__TEXTE ÉTUDIÉ__

Tokyo sonata

Tokyo sonata
Titre original:Tokyo sonata
Réalisateur:Kiyoshi Kurosawa
Sortie:Cinéma
Durée:120 minutes
Date:25 mars 2009
Note:
Suite à la délocalisation d'une partie de son entreprise en Chine, le directeur du secteur administratif Sasaki Ryuhei se retrouve du jour au lendemain au chômage. Il n'ose pas l'avouer à sa femme, par peur de perdre son autorité familiale. Mais entre les démarches auprès de l'agence nationale pour l'emploi et ses visites à la soupe populaire, Ryuhei peine à retrouver un travail qui correspondrait à ses capacités et à son statut social. En même temps, son fils cadet Kenji prend en douce des leçons de piano et son fils aîné Takashi rêve de rejoindre l'armée américaine afin de se battre pour la liberté.

Critique de Tootpadu

Le Japon, tel qu'il est décrit dans ce nouveau film de Kiyoshi Kurosawa, un des réalisateurs asiatiques les plus prolifiques et les plus intéressants, n'est vraiment plus ce qu'il était. La voiture de rêve y est française. La sacro-sainte éthique du travail est dangereusement minée par un chômage tenace. Et la jeunesse n'est guère prête à prendre la relève, tellement elle s'engage dans un idéalisme aussi borné que naïf. En somme, Tokyo sonata est le constat par excellence de notre époque, marquée par une dégringolade économique et morale apparemment irréversible, bien qu'il ait été tourné avant que la chimère de la crise ne soit sur toutes les lèvres.
Pendant la première moitié du film, Kurosawa démontre avec brillance à quel point il a acquis une maturité filmique redoutable au fil de son parcours atypique, depuis le début des années 1980, et dont seulement une dizaine de films ont été distribués en France. En toute simplicité, il nous subjugue avec ses cadrages riches en symboles révélateurs de la situation inconfortable des personnages et pourtant discrets. Kurosawa pratique alors un académisme à l'ancienne avec une élégance, qui place l'histoire d'une famille en pleine décomposition loin de tout pathos.

__CONSIGNE__
Extrayez du texte sur le film Tokyo sonata, sans rien y modifier, le passage qui commence aux mots « Pendant la première » et s'arrête après « de tout pathos. ».

__ENTRÉES EXTRAITES__
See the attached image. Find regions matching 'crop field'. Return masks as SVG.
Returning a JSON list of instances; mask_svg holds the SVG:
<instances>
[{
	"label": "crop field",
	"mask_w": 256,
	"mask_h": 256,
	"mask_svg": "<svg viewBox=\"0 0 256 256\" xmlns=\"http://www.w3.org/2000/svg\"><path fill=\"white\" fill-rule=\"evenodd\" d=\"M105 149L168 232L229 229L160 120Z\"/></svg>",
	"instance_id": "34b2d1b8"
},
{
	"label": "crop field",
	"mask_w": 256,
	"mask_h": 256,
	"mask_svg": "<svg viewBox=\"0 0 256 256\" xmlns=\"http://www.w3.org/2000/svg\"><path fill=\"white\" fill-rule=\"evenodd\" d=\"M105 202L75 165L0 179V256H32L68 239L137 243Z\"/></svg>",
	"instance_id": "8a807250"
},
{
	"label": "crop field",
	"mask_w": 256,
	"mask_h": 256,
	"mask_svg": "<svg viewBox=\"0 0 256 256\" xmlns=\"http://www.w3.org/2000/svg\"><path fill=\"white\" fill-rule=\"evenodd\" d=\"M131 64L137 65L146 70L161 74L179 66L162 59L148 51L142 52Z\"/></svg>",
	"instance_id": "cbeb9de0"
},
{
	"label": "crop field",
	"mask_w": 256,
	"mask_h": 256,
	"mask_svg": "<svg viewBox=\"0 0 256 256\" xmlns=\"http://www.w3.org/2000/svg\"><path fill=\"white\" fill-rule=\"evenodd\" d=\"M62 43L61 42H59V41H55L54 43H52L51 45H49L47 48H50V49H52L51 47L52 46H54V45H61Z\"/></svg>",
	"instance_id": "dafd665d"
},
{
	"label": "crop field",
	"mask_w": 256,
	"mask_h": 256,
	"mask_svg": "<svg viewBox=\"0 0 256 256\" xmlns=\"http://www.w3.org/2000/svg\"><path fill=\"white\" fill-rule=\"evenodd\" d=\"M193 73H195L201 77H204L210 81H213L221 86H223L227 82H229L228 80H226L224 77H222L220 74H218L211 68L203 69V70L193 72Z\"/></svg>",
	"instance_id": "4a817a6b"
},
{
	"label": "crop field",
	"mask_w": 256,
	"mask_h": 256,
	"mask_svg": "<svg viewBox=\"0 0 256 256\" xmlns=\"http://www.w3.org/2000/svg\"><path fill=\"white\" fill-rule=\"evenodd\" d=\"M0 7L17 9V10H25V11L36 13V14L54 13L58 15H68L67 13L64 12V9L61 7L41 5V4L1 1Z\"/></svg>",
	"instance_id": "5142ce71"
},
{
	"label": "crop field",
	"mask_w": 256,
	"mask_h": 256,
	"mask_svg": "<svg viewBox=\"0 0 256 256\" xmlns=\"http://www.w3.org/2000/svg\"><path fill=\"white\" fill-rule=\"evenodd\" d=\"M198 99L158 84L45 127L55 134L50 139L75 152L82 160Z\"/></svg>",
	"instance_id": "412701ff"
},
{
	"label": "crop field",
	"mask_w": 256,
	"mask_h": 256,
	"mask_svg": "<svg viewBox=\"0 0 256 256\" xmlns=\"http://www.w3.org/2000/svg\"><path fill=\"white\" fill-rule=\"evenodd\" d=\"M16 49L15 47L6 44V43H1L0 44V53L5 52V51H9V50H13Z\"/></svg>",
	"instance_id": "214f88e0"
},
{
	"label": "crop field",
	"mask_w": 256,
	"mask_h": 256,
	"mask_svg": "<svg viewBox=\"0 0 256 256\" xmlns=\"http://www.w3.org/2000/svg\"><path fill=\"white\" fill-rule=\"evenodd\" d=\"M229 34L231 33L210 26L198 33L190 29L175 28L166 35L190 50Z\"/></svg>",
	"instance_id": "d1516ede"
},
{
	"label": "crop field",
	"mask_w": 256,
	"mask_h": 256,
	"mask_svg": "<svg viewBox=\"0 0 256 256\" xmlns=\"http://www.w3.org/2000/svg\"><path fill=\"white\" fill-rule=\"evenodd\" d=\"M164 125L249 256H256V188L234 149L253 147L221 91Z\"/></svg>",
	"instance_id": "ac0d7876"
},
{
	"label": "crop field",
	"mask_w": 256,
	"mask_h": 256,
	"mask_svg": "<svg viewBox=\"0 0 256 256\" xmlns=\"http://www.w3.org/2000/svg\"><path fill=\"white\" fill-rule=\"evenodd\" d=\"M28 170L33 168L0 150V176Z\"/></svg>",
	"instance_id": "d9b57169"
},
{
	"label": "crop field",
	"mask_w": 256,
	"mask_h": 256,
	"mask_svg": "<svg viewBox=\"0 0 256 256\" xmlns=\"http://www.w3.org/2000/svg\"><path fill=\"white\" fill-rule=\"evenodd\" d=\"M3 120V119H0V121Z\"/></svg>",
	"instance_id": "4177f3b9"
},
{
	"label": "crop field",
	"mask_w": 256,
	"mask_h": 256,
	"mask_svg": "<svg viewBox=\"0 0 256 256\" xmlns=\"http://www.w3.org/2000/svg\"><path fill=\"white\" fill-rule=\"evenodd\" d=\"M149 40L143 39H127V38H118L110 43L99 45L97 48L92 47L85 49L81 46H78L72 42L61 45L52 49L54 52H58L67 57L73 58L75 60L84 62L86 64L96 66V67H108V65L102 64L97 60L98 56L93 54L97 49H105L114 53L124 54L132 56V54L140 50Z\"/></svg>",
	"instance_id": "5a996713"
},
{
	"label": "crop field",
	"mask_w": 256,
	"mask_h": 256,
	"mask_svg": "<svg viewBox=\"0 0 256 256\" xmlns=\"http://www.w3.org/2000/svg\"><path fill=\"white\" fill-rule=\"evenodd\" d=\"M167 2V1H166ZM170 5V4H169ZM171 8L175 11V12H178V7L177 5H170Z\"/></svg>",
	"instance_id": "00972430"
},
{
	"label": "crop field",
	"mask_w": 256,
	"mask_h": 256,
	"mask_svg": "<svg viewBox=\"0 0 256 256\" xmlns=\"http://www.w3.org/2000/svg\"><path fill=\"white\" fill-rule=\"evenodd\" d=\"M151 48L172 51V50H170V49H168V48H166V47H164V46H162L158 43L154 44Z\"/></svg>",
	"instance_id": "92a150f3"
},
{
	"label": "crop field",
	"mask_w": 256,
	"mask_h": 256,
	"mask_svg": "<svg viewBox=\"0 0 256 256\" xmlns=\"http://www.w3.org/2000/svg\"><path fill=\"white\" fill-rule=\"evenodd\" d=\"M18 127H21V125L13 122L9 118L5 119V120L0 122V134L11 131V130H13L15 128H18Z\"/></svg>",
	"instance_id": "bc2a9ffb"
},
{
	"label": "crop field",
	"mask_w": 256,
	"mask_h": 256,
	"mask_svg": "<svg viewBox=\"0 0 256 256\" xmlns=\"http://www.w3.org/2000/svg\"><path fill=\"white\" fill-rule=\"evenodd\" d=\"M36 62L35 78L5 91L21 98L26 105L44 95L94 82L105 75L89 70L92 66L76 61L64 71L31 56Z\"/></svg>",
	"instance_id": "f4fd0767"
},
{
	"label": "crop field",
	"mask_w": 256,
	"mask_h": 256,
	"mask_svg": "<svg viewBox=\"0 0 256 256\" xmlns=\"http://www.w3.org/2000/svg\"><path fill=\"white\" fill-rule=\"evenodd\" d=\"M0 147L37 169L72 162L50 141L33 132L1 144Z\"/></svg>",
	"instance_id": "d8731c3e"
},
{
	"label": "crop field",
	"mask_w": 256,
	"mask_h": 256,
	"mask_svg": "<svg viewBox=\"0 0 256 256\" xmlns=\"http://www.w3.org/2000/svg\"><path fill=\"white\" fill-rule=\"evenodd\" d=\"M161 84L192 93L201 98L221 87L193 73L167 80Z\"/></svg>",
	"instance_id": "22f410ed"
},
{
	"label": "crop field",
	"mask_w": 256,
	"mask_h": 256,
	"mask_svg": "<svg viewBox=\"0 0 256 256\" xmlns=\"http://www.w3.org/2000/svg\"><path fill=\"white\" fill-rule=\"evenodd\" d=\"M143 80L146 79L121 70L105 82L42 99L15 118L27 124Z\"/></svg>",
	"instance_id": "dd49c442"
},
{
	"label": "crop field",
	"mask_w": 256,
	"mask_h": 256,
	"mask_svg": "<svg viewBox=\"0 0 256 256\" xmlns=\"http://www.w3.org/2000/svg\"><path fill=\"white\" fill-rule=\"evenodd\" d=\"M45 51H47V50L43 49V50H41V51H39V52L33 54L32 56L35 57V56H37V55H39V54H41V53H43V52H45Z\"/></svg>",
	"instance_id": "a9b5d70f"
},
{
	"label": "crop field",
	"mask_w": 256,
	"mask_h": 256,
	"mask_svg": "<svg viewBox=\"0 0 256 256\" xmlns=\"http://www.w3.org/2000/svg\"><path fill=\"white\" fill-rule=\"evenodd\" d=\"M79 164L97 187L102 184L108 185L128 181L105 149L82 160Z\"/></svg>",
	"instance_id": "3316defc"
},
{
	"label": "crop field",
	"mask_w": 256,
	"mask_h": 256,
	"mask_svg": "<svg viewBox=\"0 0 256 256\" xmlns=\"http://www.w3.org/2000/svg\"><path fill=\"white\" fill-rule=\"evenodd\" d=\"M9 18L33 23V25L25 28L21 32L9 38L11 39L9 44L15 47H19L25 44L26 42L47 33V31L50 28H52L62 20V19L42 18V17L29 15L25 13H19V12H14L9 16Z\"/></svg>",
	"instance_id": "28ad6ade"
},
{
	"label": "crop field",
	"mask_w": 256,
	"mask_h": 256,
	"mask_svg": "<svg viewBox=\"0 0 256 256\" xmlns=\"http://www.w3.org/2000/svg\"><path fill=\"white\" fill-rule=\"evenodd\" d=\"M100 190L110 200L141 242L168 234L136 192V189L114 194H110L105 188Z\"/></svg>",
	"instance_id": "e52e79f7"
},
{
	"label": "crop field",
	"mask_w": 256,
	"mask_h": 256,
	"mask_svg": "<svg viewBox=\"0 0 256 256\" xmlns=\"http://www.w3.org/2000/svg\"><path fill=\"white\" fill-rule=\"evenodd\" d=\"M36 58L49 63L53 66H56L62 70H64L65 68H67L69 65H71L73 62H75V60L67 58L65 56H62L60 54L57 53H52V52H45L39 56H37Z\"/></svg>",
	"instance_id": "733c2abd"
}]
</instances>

__CORRIGÉ__
Pendant la première moitié du film, Kurosawa démontre avec brillance à quel point il a acquis une maturité filmique redoutable au fil de son parcours atypique, depuis le début des années 1980, et dont seulement une dizaine de films ont été distribués en France. En toute simplicité, il nous subjugue avec ses cadrages riches en symboles révélateurs de la situation inconfortable des personnages et pourtant discrets. Kurosawa pratique alors un académisme à l'ancienne avec une élégance, qui place l'histoire d'une famille en pleine décomposition loin de tout pathos.